Biblical faith is always focused on the community. Our focus on the individual would be incomprehensible to earlier generations of faith. In God’s eyes, communities are judged by how we treat those on the bottom rung of our towns and how well we change laws and culture to raise people out of poverty.

How can we care for those who are widowed — beyond the memorial service and food brought after a death? How do we care for women going through a divorce, or are divorced, where the death of a relationship has no culturally supported customs?

Here are some tips. If you and your husband were friends with another couple before the other husband’s death, continue being friends. When women become single, married friends tend to “unfriend” them. Understand that grief has its own timetable and grieving can last years. Listen without judgment. I remember one widow who came into my office and said, “I am so mad at John for leaving me with all this mess!” She had every reason to be angry at being left with complicated financial matters and cleaning out the house.

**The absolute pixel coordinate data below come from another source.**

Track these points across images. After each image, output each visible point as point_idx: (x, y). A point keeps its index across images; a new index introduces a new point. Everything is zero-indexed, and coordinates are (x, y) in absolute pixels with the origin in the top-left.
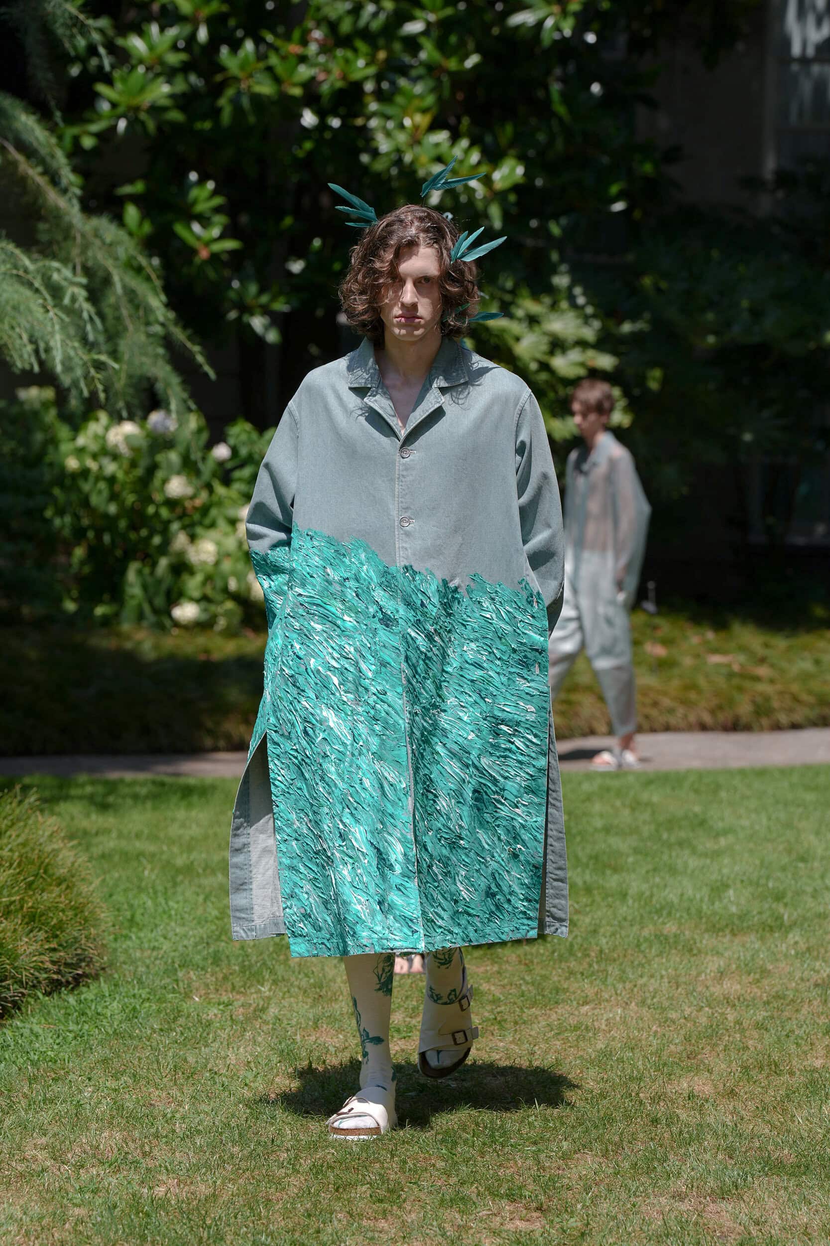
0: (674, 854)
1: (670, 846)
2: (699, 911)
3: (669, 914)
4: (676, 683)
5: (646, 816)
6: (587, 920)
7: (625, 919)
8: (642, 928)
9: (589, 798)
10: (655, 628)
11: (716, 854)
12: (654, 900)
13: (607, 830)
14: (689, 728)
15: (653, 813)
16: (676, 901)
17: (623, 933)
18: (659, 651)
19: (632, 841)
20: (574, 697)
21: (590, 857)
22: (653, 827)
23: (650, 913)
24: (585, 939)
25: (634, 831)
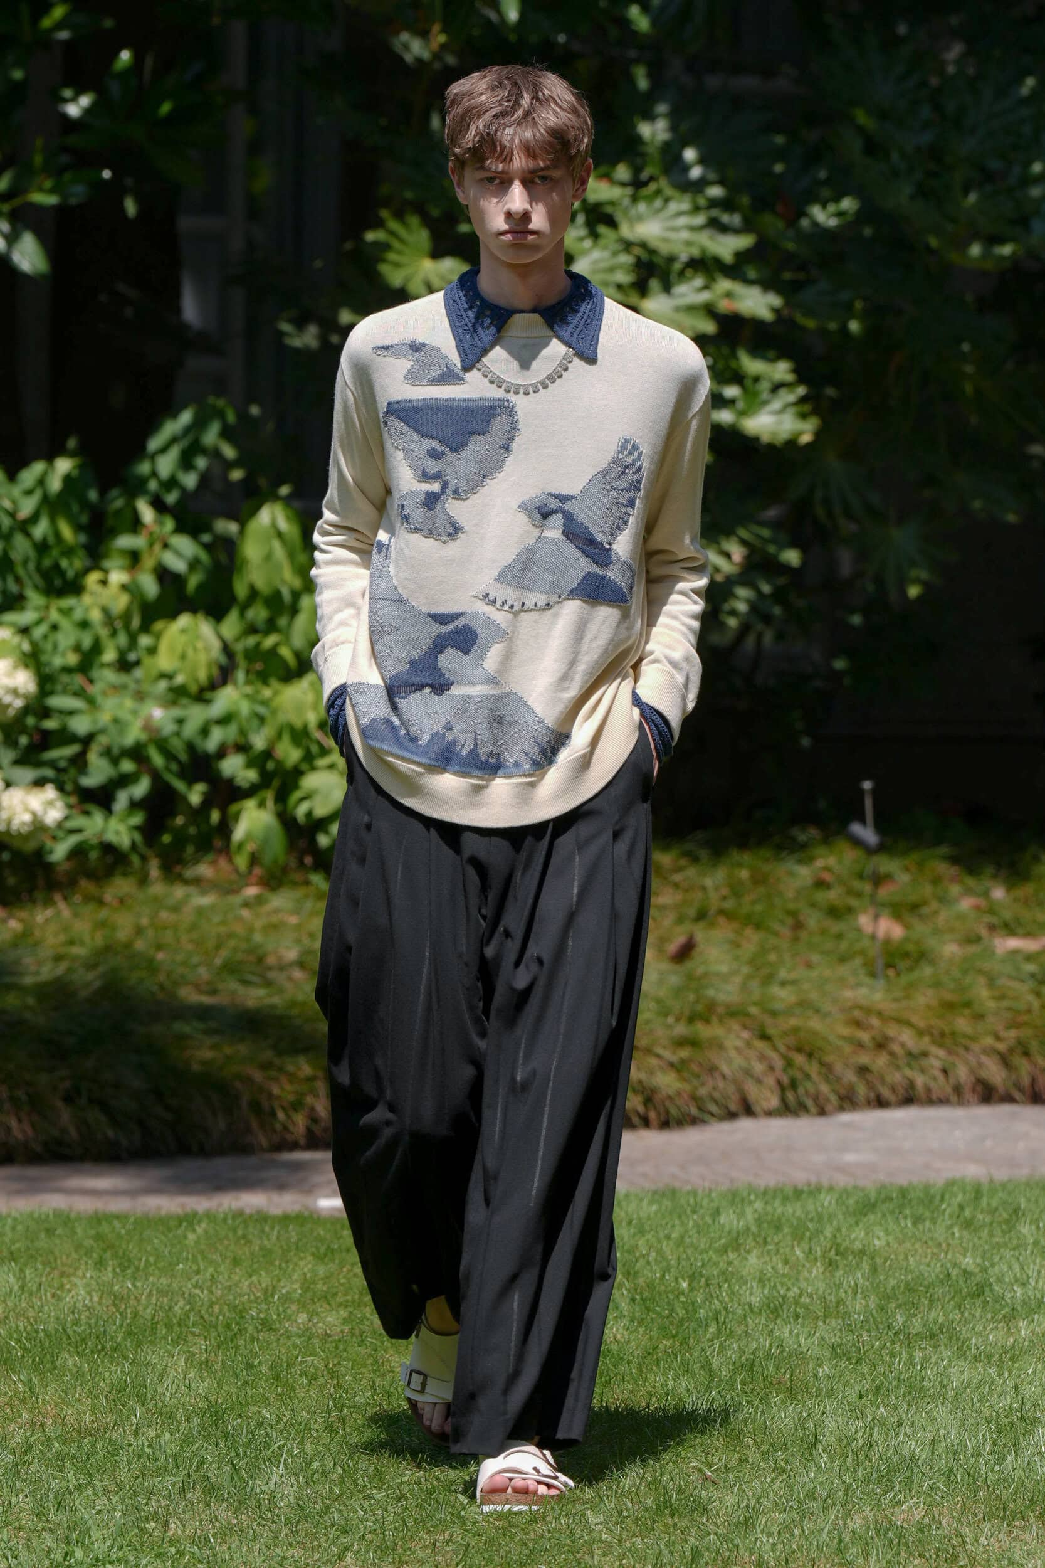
0: (918, 1355)
1: (909, 1341)
2: (972, 1476)
3: (908, 1483)
4: (924, 998)
5: (859, 1277)
6: (731, 1499)
7: (812, 1496)
8: (848, 1515)
9: (735, 1243)
10: (878, 880)
11: (1011, 1356)
12: (875, 1455)
13: (774, 1309)
14: (956, 1096)
15: (874, 1270)
16: (923, 1456)
17: (808, 1526)
18: (889, 928)
19: (830, 1331)
20: (704, 1031)
21: (738, 1367)
22: (873, 1302)
23: (866, 1481)
24: (724, 1539)
25: (833, 1309)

Widows can be powerful. Think of Ruth, who refused to abandon Naomi, her widowed mother-in-law. Ruth’s life was one of steadfast love as she gleaned grain so that she and Naomi could survive. Such tenacious, loyal and practical love has brought people through illness, poverty and dire circumstances.

Widowed grandmothers are increasingly raising their grandchildren. Widows may drive capital campaigns or keep vital ministries alive and healthy. I think of Dolly, who is devoted to working with school guidance counselors to see what their students need.  She chairs the missions committee and often buys clothing for the students.

When I began working for a regional body of the church, we moved to a new city, and one of our priorities was finding a church home. At several churches, nobody welcomed us. Not an usher, nor a fellow pew sitter. But Peggy did. She asked if we would like to sit with her, and she called us the same Sunday and invited us to the Wednesday night meal and program. We went. Peggy’s warm attention meant that we looked no further for a community of faith.

Who are women you have known who fueled compassion, welcomed you and or whose commitment to Christ has deepened your own allegiance to Christ? They may or may not get an honorable mention in the history books, but they are stars.